**EXERCISE**
Without the pictures, write the listing below out again, line for line.

◇ ◇ ◇ ◇

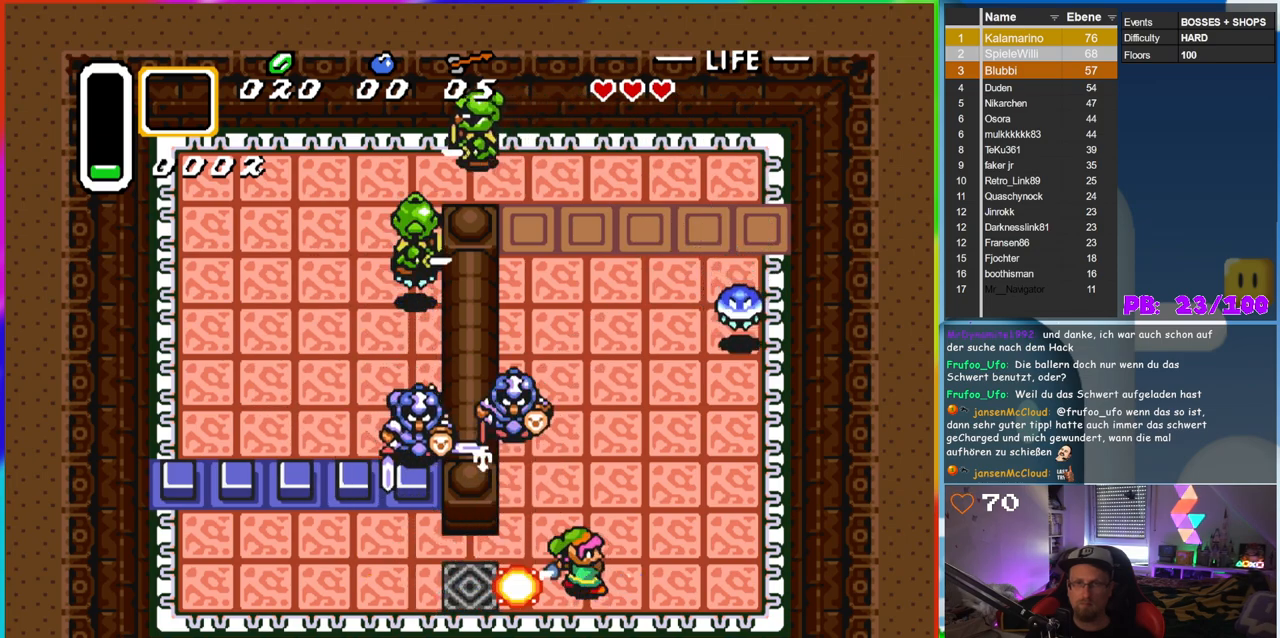
Gameplay with a controller (Nintendo layout); each line is a JSON object with the inputs held at the frame after it. "events" lists button and stick changes between this image and that frame as [ms after this image, input, new state], when the widget could be followed in between. Not read: L3 R3.
{"buttons": [], "events": []}
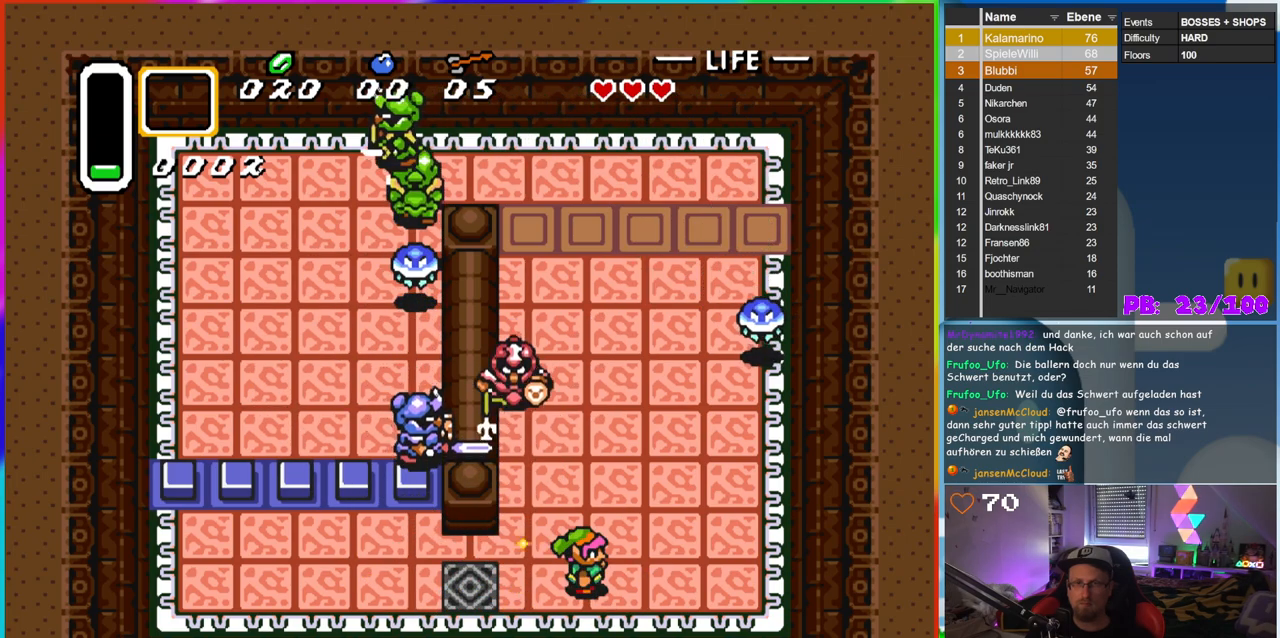
{"buttons": [], "events": [[133, "DPAD_LEFT", "down"], [167, "DPAD_LEFT", "up"], [167, "DPAD_UP", "down"], [333, "B", "down"], [367, "DPAD_UP", "up"], [500, "B", "up"]]}
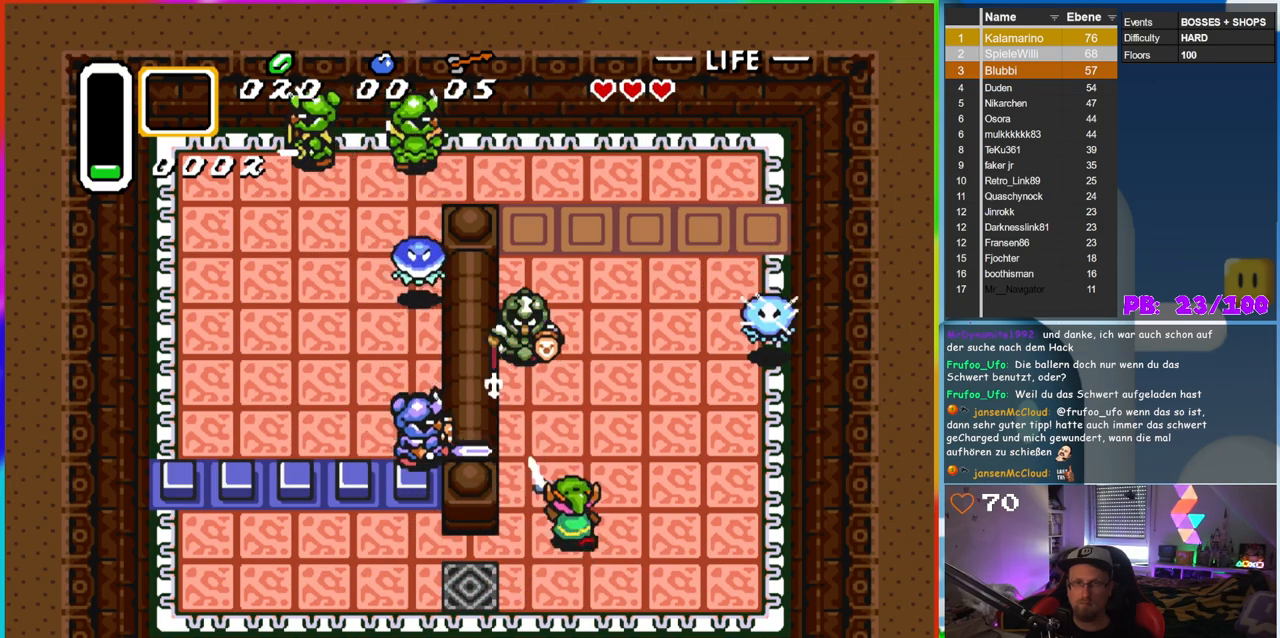
{"buttons": [], "events": []}
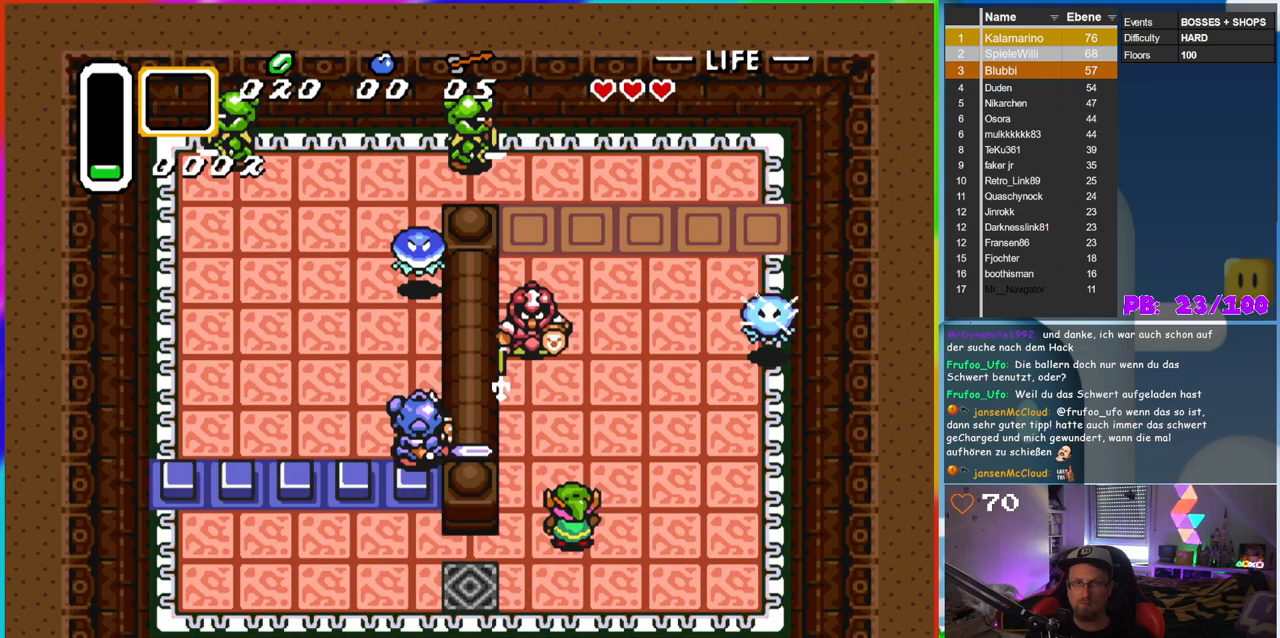
{"buttons": ["B"], "events": [[183, "DPAD_UP", "down"], [283, "B", "down"], [367, "DPAD_UP", "up"]]}
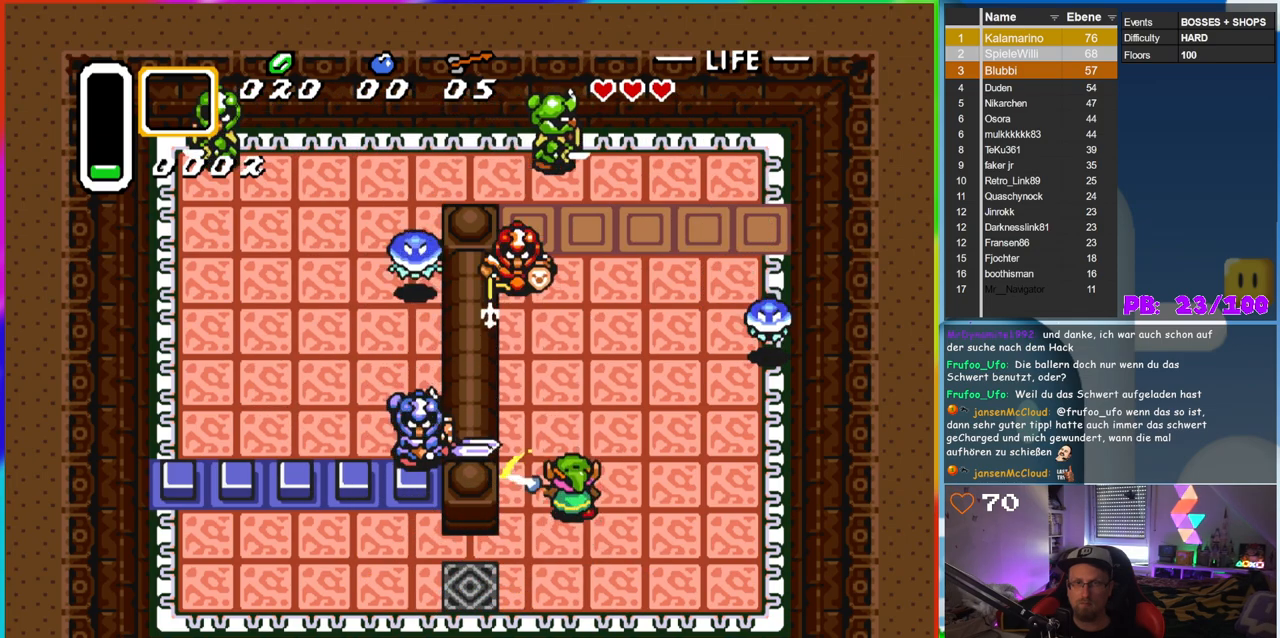
{"buttons": [], "events": [[17, "B", "up"]]}
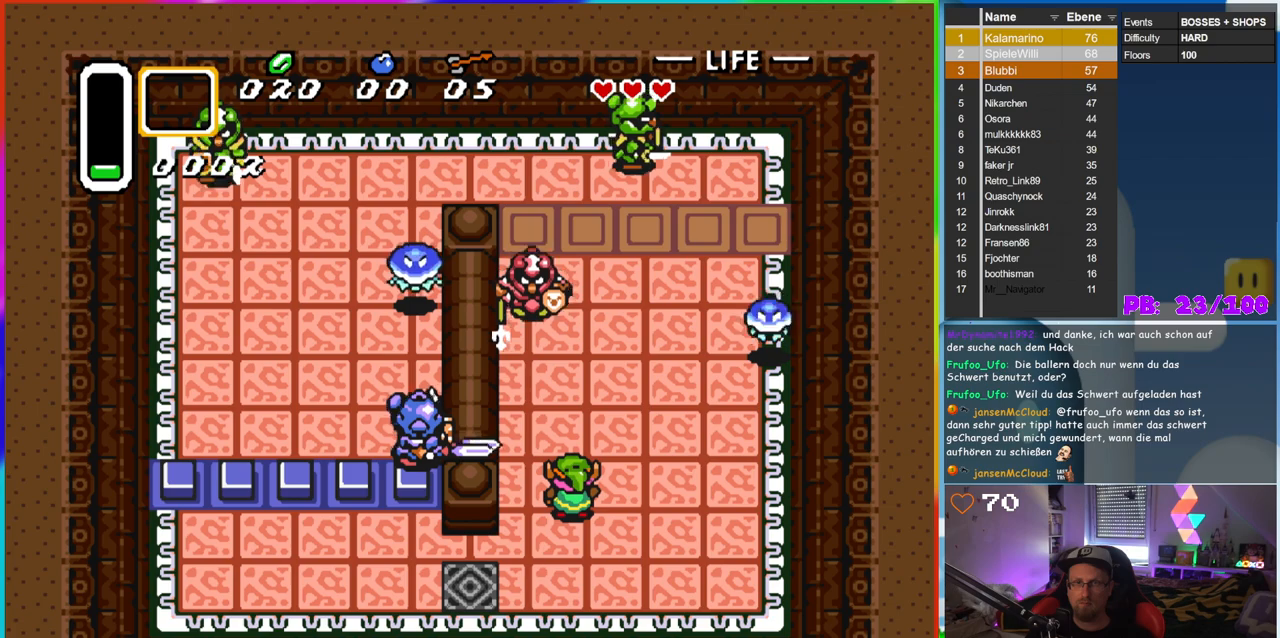
{"buttons": [], "events": [[67, "DPAD_UP", "down"], [267, "B", "down"], [333, "DPAD_UP", "up"], [483, "B", "up"]]}
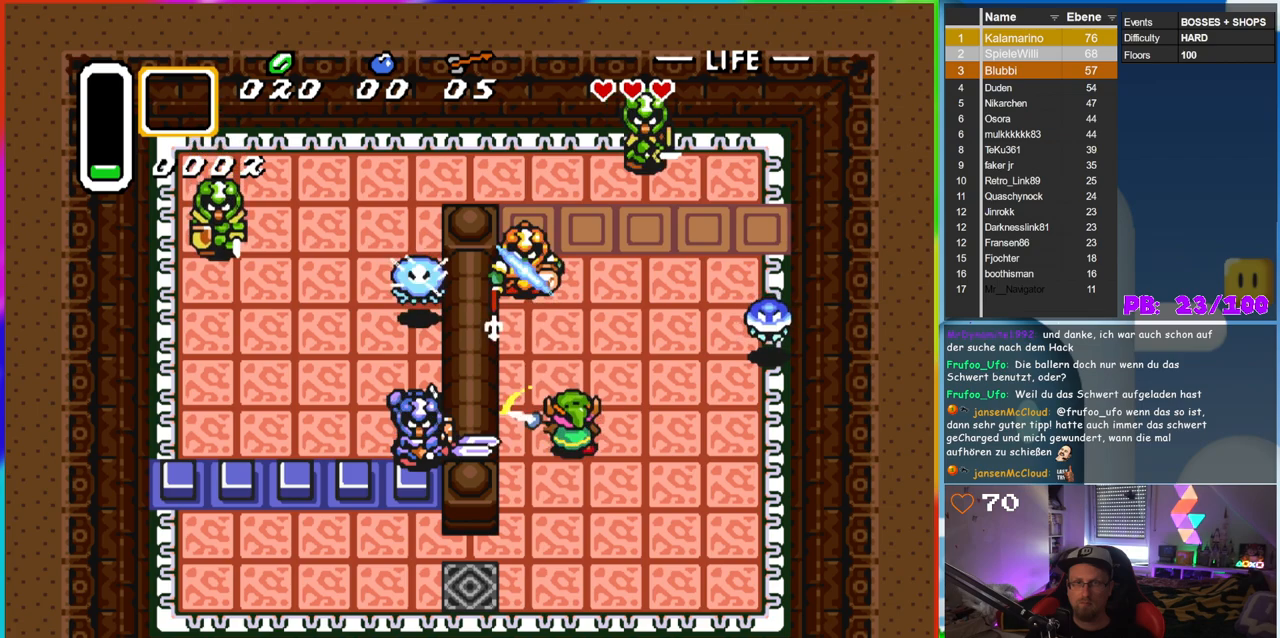
{"buttons": ["B"], "events": [[100, "DPAD_UP", "down"], [167, "DPAD_LEFT", "down"], [200, "DPAD_UP", "up"], [367, "B", "down"], [433, "DPAD_LEFT", "up"]]}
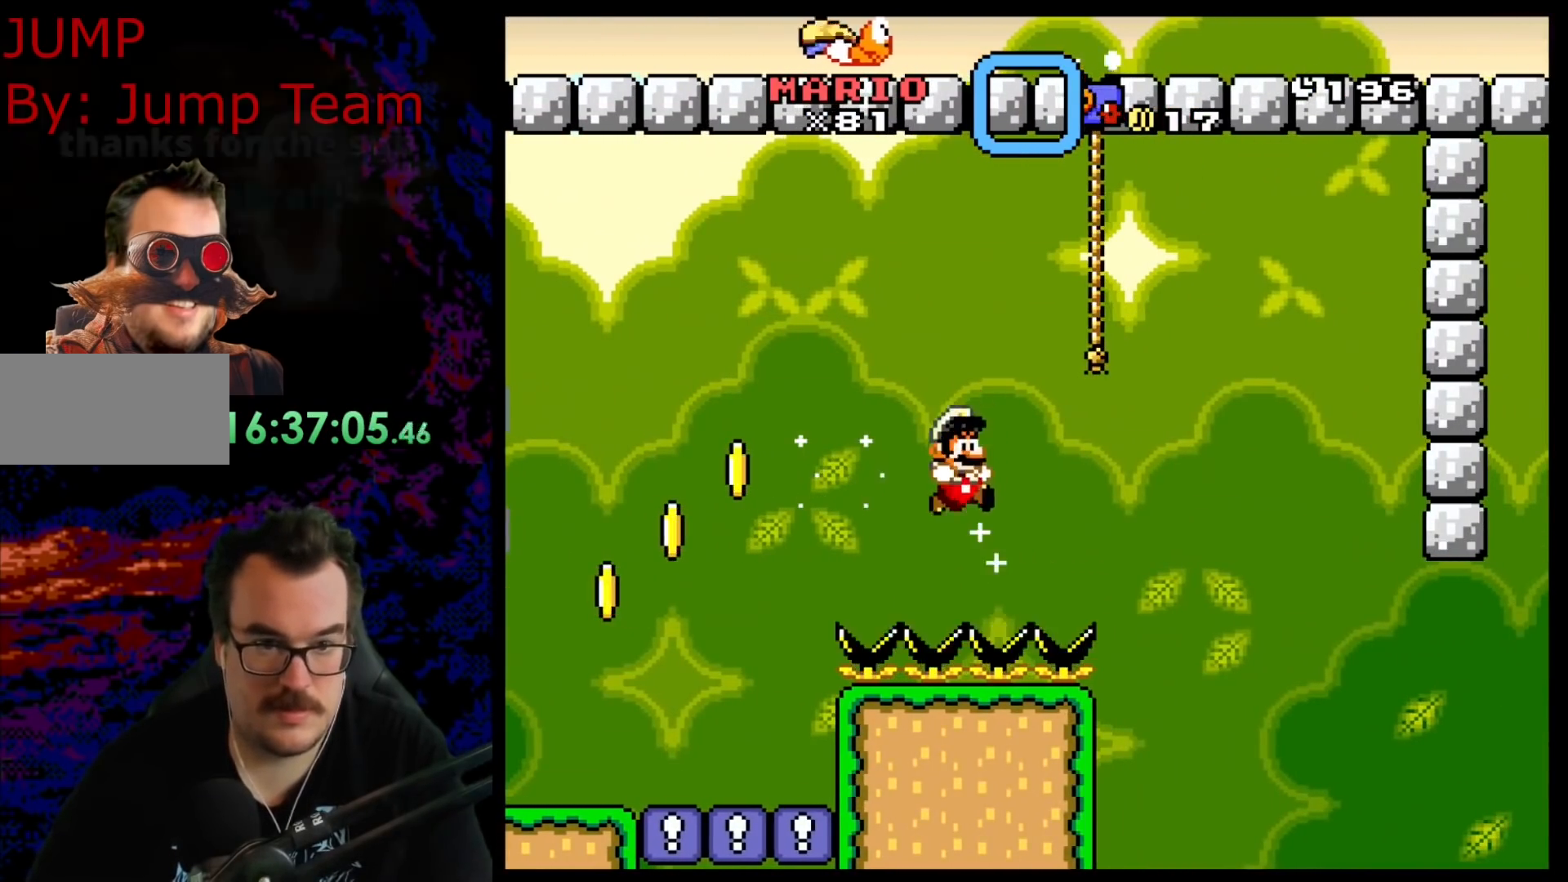
Gameplay with a controller (Nintendo layout); each line is a JSON object with the inputs held at the frame after it. "events" lists button and stick changes between this image and that frame as [ms after this image, input, new state], when the widget could be followed in between. Not read: L3 R3.
{"buttons": ["Y", "DPAD_RIGHT"], "events": []}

◇ ◇ ◇ ◇

**RESPONSE**
Gameplay with a controller (Nintendo layout); each line is a JSON object with the inputs held at the frame after it. "events" lists button and stick changes between this image and that frame as [ms after this image, input, new state], when the widget could be followed in between. Not read: L3 R3.
{"buttons": [], "events": []}
{"buttons": [], "events": [[133, "DPAD_LEFT", "down"], [167, "DPAD_LEFT", "up"], [167, "DPAD_UP", "down"], [333, "B", "down"], [367, "DPAD_UP", "up"], [500, "B", "up"]]}
{"buttons": [], "events": []}
{"buttons": ["B"], "events": [[183, "DPAD_UP", "down"], [283, "B", "down"], [367, "DPAD_UP", "up"]]}
{"buttons": [], "events": [[17, "B", "up"]]}
{"buttons": [], "events": [[67, "DPAD_UP", "down"], [267, "B", "down"], [333, "DPAD_UP", "up"], [483, "B", "up"]]}
{"buttons": ["B"], "events": [[100, "DPAD_UP", "down"], [167, "DPAD_LEFT", "down"], [200, "DPAD_UP", "up"], [367, "B", "down"], [433, "DPAD_LEFT", "up"]]}
Gameplay with a controller (Nintendo layout); each line is a JSON object with the inputs held at the frame after it. "events" lists button and stick changes between this image and that frame as [ms after this image, input, new state], when the widget could be followed in between. Not read: L3 R3.
{"buttons": ["Y", "DPAD_RIGHT"], "events": []}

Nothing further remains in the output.